The dichromate titration, ThOD, and dilution blocks all read from the same small input set, so any unexpected move can be traced to one underlying input.
Pair the calculator with a BOD reading and a chloride check for a complete wastewater characterization.
According to US EPA Wastewater Technology Fact Sheet, raw municipal wastewater typically shows a COD of 250 to 1000 mg/L and the BOD/COD ratio of biodegradable influent sits in the 0.4 to 0.6 band.
When the sample concentration is given in percent rather than mg/L, the Percentage Concentration to Molarity Calculator turns the percentage into the same molar concentration that the theoretical oxygen demand block expects.
Frequently Asked Questions
Q: What does a chemical oxygen demand calculator do?
A: It takes four titration inputs and returns the COD in mg/L O2, then layers the theoretical oxygen demand of a C H N O organic compound and the dilution factor on top of that result.
Q: How is COD calculated from a dichromate titration?
A: According to APHA Standard Methods 5220D, COD is (V_blank - V_sample) times the FAS normality times 8000 divided by the sample volume, with 8000 as the milliequivalent weight of O2 times 1000 mL per liter.
Q: What is theoretical oxygen demand and how is it different from COD?
A: Theoretical oxygen demand is the stoichiometric maximum oxygen demand of a C H N O organic compound when fully oxidized to CO2, H2O, and HNO3. A measured COD cannot exceed the ThOD, so the ThOD is a useful upper-bound check.
Q: What is the formula for chemical oxygen demand?
A: The Standard Methods 5220 formula is COD in mg/L O2 equals (V_blank - V_sample) times N_FAS times 8000 divided by V_sample_mL.
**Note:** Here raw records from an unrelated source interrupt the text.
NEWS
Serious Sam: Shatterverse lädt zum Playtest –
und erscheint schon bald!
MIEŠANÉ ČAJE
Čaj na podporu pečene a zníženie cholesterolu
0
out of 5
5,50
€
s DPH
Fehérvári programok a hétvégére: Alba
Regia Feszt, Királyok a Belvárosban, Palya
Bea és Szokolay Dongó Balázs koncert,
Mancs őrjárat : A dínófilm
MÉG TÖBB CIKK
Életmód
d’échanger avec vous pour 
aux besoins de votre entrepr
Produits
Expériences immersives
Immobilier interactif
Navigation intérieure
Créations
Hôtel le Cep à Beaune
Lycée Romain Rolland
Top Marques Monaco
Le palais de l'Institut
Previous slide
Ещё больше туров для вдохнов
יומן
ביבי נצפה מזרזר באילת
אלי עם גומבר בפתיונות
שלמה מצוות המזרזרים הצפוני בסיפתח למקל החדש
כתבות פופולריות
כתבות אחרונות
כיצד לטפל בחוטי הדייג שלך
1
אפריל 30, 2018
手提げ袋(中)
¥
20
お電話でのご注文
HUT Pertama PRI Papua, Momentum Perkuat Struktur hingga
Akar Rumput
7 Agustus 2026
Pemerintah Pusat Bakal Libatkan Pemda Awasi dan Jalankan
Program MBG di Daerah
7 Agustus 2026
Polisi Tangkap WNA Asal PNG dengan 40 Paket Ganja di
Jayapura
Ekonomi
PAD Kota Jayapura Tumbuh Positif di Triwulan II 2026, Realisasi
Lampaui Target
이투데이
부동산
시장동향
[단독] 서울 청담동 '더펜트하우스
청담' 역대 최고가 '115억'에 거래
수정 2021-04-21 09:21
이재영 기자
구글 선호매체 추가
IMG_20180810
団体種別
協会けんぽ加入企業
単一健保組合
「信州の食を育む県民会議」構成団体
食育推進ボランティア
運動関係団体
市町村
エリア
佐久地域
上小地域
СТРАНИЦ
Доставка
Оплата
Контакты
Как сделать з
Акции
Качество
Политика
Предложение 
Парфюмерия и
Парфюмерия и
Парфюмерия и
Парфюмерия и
Q: How is the dilution factor used in a COD test?
A: The dilution factor is the total diluted volume divided by the original sample volume, and the original sample COD is the diluted reading times the dilution factor.
Q: What is the difference between COD and BOD?
A: COD measures chemical oxidation of almost everything that reacts with dichromate, while BOD measures biochemical oxygen demand over five days, so the COD is always equal to or larger than the BOD.